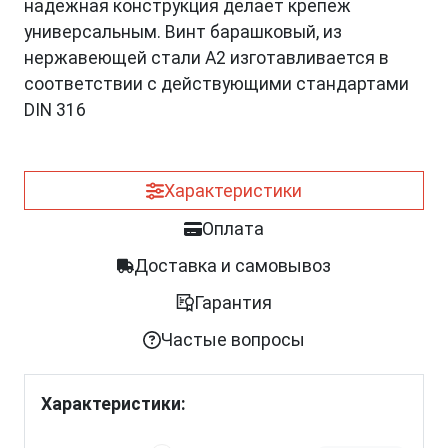
надежная конструкция делает крепеж
универсальным. Винт барашковый, из
нержавеющей стали A2 изготавливается в
соответствии с действующими стандартами
DIN 316
Характеристики
Оплата
Доставка и самовывоз
Гарантия
Частые вопросы
Характеристики:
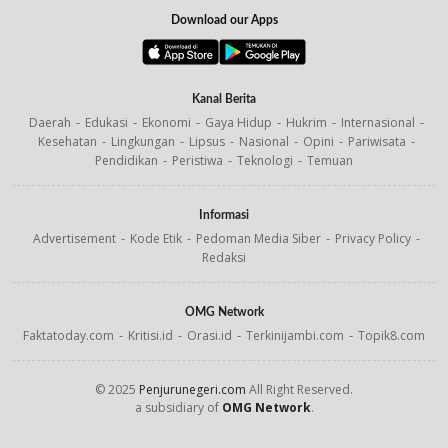
Download our Apps
Kanal Berita
Daerah
Edukasi
Ekonomi
Gaya Hidup
Hukrim
Internasional
Kesehatan
Lingkungan
Lipsus
Nasional
Opini
Pariwisata
Pendidikan
Peristiwa
Teknologi
Temuan
Informasi
Advertisement
Kode Etik
Pedoman Media Siber
Privacy Policy
Redaksi
OMG Network
Faktatoday.com
Kritisi.id
Orasi.id
Terkinijambi.com
Topik8.com
© 2025
Penjurunegeri.com
All Right Reserved.
a subsidiary of
OMG Network
.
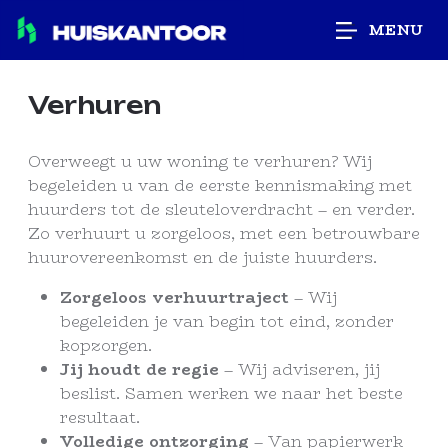
MENU
Verhuren
Overweegt u uw woning te verhuren? Wij
begeleiden u van de eerste kennismaking met
huurders tot de sleuteloverdracht – en verder.
Zo verhuurt u zorgeloos, met een betrouwbare
huurovereenkomst en de juiste huurders.
Zorgeloos verhuurtraject
– Wij
begeleiden je van begin tot eind, zonder
kopzorgen.
Jij houdt de regie
– Wij adviseren, jij
beslist. Samen werken we naar het beste
resultaat.
Volledige ontzorging
– Van papierwerk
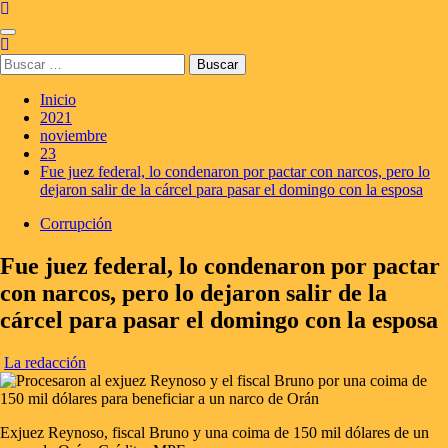
Saltar
al
Menú
contenido
principal
Buscar:
Inicio
2021
noviembre
23
Fue juez federal, lo condenaron por pactar con narcos, pero lo
dejaron salir de la cárcel para pasar el domingo con la esposa
Corrupción
Fue juez federal, lo condenaron por pactar
con narcos, pero lo dejaron salir de la
cárcel para pasar el domingo con la esposa
La redacción
Exjuez Reynoso, fiscal Bruno y una coima de 150 mil dólares de un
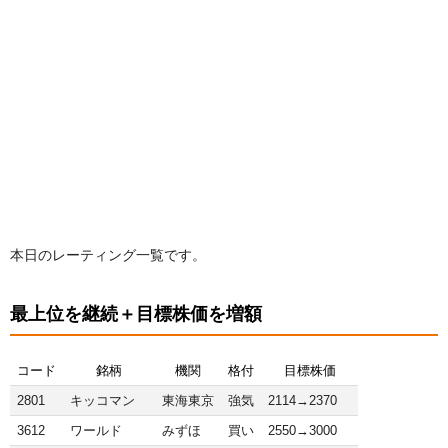
本日のレーティング一覧です。
最上位を継続＋目標株価を増額
コード
銘柄
機関
格付
目標株価
2801
キッコマン
東海東京
強気
2114→2370
3612
ワールド
みずほ
買い
2550→3000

ABOUT THIS TASK »
Omit the pictures and reproduce the remaining material above exactly.

TASK ANSWER »
надежная конструкция делает крепеж
универсальным. Винт барашковый, из
нержавеющей стали A2 изготавливается в
соответствии с действующими стандартами
DIN 316
Характеристики
Оплата
Доставка и самовывоз
Гарантия
Частые вопросы
Характеристики:
Download our Apps
Kanal Berita
Daerah
Edukasi
Ekonomi
Gaya Hidup
Hukrim
Internasional
Kesehatan
Lingkungan
Lipsus
Nasional
Opini
Pariwisata
Pendidikan
Peristiwa
Teknologi
Temuan
Informasi
Advertisement
Kode Etik
Pedoman Media Siber
Privacy Policy
Redaksi
OMG Network
Faktatoday.com
Kritisi.id
Orasi.id
Terkinijambi.com
Topik8.com
© 2025
Penjurunegeri.com
All Right Reserved.
a subsidiary of
OMG Network
.
MENU
Verhuren
Overweegt u uw woning te verhuren? Wij
begeleiden u van de eerste kennismaking met
huurders tot de sleuteloverdracht – en verder.
Zo verhuurt u zorgeloos, met een betrouwbare
huurovereenkomst en de juiste huurders.
Zorgeloos verhuurtraject
– Wij
begeleiden je van begin tot eind, zonder
kopzorgen.
Jij houdt de regie
– Wij adviseren, jij
beslist. Samen werken we naar het beste
resultaat.
Volledige ontzorging
– Van papierwerk
Saltar
al
Menú
contenido
principal
Buscar:
Inicio
2021
noviembre
23
Fue juez federal, lo condenaron por pactar con narcos, pero lo
dejaron salir de la cárcel para pasar el domingo con la esposa
Corrupción
Fue juez federal, lo condenaron por pactar
con narcos, pero lo dejaron salir de la
cárcel para pasar el domingo con la esposa
La redacción
Exjuez Reynoso, fiscal Bruno y una coima de 150 mil dólares de un
本日のレーティング一覧です。
最上位を継続＋目標株価を増額
コード
銘柄
機関
格付
目標株価
2801
キッコマン
東海東京
強気
2114→2370
3612
ワールド
みずほ
買い
2550→3000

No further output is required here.